## DIRECTIVE
Repeat, please, only the lines from the top of the data down to the line with "importante publicații și"; include both of those lines.
↓↓↓
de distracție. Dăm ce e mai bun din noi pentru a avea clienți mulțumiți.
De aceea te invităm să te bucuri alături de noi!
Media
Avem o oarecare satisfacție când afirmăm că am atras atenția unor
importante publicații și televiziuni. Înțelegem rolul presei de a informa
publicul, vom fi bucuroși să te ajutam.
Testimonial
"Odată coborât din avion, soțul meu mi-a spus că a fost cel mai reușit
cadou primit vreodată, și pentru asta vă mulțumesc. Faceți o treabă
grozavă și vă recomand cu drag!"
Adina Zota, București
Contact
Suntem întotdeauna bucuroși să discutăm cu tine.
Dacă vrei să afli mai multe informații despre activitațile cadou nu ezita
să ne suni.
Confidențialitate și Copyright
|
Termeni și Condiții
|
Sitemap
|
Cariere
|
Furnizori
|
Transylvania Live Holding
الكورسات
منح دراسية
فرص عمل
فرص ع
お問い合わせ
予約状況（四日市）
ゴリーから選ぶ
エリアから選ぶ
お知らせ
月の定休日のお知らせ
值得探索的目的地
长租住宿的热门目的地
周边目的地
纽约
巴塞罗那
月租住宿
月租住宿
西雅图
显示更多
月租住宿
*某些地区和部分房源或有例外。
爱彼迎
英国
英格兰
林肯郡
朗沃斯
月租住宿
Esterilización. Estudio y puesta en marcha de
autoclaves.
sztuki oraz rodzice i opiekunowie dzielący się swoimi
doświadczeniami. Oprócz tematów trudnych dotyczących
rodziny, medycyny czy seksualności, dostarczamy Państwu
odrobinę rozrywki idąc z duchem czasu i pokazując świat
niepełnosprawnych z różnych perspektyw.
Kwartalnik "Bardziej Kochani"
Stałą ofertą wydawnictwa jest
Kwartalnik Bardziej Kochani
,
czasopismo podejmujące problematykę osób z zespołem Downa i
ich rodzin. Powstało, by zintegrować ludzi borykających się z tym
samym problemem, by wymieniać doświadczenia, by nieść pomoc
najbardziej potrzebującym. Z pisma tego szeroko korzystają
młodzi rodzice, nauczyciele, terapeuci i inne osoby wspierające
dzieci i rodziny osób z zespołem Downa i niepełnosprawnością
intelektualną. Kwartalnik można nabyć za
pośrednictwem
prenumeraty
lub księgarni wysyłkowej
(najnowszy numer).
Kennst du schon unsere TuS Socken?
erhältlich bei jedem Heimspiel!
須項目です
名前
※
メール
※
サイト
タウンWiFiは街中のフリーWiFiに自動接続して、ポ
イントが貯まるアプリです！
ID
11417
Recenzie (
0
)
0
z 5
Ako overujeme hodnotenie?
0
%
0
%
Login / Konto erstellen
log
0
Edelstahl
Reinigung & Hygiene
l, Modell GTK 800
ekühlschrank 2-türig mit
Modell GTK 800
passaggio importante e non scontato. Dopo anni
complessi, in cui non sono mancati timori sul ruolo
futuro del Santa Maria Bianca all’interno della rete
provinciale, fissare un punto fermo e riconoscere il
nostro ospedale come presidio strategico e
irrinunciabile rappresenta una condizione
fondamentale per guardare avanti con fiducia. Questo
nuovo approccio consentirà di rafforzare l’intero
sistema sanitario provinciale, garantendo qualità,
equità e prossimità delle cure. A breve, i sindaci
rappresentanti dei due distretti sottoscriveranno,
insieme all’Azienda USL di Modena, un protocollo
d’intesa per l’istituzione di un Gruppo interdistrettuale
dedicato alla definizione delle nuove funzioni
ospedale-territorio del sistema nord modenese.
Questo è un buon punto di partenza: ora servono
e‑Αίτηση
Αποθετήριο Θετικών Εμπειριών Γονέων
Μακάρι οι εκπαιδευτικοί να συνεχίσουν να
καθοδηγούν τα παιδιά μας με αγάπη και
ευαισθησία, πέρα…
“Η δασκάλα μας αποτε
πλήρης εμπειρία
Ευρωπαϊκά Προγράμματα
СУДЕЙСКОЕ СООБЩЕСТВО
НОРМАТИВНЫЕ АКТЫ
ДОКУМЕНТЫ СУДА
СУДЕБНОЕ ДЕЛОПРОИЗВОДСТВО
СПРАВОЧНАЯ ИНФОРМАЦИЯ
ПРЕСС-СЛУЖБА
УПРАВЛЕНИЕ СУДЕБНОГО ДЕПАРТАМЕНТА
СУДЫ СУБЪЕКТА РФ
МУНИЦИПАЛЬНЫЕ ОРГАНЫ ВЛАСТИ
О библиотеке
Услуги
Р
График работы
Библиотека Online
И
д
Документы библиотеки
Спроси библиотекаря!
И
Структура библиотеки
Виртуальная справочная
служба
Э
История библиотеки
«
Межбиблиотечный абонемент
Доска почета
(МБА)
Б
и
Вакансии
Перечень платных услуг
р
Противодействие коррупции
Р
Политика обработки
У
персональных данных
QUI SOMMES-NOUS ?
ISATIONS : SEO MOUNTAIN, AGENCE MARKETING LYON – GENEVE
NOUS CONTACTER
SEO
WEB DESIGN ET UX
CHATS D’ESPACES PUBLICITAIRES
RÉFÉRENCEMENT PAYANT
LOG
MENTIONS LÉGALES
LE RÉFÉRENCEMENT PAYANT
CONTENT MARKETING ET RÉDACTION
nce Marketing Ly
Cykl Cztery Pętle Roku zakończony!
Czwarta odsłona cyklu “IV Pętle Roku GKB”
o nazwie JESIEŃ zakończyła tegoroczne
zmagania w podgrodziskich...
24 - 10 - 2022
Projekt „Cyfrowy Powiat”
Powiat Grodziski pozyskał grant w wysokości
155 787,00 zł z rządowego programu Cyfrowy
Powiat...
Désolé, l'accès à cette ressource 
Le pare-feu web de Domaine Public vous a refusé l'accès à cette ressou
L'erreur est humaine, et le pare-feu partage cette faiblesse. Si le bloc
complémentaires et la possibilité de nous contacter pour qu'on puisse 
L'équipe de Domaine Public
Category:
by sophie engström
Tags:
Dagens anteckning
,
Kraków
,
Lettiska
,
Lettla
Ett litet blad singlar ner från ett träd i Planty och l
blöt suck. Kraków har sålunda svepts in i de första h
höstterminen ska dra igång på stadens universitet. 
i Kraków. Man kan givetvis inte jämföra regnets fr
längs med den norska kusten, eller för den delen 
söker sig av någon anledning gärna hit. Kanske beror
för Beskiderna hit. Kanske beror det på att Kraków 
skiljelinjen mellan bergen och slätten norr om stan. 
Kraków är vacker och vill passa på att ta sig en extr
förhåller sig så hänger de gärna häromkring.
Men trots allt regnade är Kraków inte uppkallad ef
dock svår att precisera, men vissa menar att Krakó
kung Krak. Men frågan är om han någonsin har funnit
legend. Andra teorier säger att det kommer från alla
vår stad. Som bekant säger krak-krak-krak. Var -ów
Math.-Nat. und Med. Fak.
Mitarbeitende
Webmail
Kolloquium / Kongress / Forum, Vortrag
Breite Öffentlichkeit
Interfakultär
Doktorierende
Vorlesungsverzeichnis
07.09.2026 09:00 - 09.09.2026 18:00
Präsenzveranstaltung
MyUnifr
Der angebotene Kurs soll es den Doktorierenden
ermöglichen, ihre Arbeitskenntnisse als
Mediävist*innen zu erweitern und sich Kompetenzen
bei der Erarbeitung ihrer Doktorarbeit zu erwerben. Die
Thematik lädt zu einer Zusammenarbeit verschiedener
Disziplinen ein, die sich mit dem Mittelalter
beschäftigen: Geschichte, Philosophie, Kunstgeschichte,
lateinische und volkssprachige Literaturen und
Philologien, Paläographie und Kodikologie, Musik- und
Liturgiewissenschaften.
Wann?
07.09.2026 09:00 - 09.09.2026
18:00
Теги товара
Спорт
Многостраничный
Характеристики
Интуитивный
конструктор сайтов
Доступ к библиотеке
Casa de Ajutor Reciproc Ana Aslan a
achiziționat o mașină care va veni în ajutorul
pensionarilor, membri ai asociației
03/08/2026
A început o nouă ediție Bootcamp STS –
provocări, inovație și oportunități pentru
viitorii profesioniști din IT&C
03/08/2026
↑↑↑
## RESPONSE TO THIS EXERCISE
de distracție. Dăm ce e mai bun din noi pentru a avea clienți mulțumiți.
De aceea te invităm să te bucuri alături de noi!
Media
Avem o oarecare satisfacție când afirmăm că am atras atenția unor
importante publicații și televiziuni. Înțelegem rolul presei de a informa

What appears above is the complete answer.